Anvi Ahuja received a text message transcript of her conversation with her roommates during their Lyft ride home on March 11.

The company confirms the incident took place, but has offered varying explanations.

After CBC Toronto contacted Lyft about this story last week, a Lyft representative called Ahuja. She says they told her the company is running a pilot program where audio is recorded from some rides and then the transcript is supposed to be sent to the ride-sharing company for reference if a security issue is reported.

In a statement to CBC, a Lyft spokesperson acknowledged that the ride-sharing company has an in-app audio recording pilot in select U.S. markets with "strict opt-in protocols" but said this incident is not related to that pilot program or any other feature being tested by Lyft.

17 comments
  • Canada has single-party consent laws when it comes to audio recording.
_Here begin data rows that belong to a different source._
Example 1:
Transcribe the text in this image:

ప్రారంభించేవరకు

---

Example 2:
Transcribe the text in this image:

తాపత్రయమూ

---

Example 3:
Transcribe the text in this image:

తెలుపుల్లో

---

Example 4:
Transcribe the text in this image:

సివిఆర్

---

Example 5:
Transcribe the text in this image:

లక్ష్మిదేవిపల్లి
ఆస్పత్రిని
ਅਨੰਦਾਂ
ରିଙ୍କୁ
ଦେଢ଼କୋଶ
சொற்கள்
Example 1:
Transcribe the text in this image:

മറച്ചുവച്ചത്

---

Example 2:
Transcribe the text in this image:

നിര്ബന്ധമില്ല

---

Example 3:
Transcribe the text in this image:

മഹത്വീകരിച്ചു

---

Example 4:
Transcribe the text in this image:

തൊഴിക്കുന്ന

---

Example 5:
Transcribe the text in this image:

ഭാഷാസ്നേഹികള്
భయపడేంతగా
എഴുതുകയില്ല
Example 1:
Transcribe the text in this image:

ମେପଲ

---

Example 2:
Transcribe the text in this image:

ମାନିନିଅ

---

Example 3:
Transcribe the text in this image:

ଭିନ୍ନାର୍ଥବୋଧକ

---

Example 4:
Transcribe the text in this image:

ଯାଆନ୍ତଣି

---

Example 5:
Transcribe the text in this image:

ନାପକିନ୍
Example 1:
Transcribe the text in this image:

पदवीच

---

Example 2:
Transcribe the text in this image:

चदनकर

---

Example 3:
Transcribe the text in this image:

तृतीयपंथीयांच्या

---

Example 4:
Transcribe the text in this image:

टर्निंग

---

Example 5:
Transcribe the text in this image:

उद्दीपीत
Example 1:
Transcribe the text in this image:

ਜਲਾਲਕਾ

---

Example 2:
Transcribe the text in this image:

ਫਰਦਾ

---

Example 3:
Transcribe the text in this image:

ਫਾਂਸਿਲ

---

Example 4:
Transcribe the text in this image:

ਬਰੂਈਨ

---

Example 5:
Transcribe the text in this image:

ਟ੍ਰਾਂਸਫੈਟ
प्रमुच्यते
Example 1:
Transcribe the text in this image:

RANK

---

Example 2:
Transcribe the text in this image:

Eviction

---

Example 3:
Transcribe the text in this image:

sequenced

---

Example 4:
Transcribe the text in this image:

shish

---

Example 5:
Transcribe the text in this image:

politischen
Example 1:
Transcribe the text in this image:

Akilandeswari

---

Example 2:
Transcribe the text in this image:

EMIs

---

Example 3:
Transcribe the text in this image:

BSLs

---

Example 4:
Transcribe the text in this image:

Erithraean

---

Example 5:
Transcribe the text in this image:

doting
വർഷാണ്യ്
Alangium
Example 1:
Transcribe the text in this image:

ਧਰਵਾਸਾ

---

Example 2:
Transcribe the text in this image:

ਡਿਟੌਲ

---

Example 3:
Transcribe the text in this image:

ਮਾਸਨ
    I hate this use and that I'm arguing devils advocate here, but legally speaking; If the driver opted-in to the program, audio in the vehicle can legally be recorded because the driver is considered a party to the conversion that's happening within their vehicle (even without actively participating in that conversion). They can record and distribute that recording however they like (including to lyft to be transcribed).

    Lyft wouldn't be able to record vehicle audio without the consent of the driver at the minimum; but they aren't necessarily required to gain consent or even inform the other passengers. As shitty as that is.

    Don't treat your driver like they don't exist and keep private conversations for when your actually in private. Even a regular cab driver could be privately recording you; regardless of 'company policy'.


    Another way to think of this is: You can record the audio in your immediate vicinity (ie, anything you can naturally hear) without having to gain consent from or inform everyone around you. Same concept.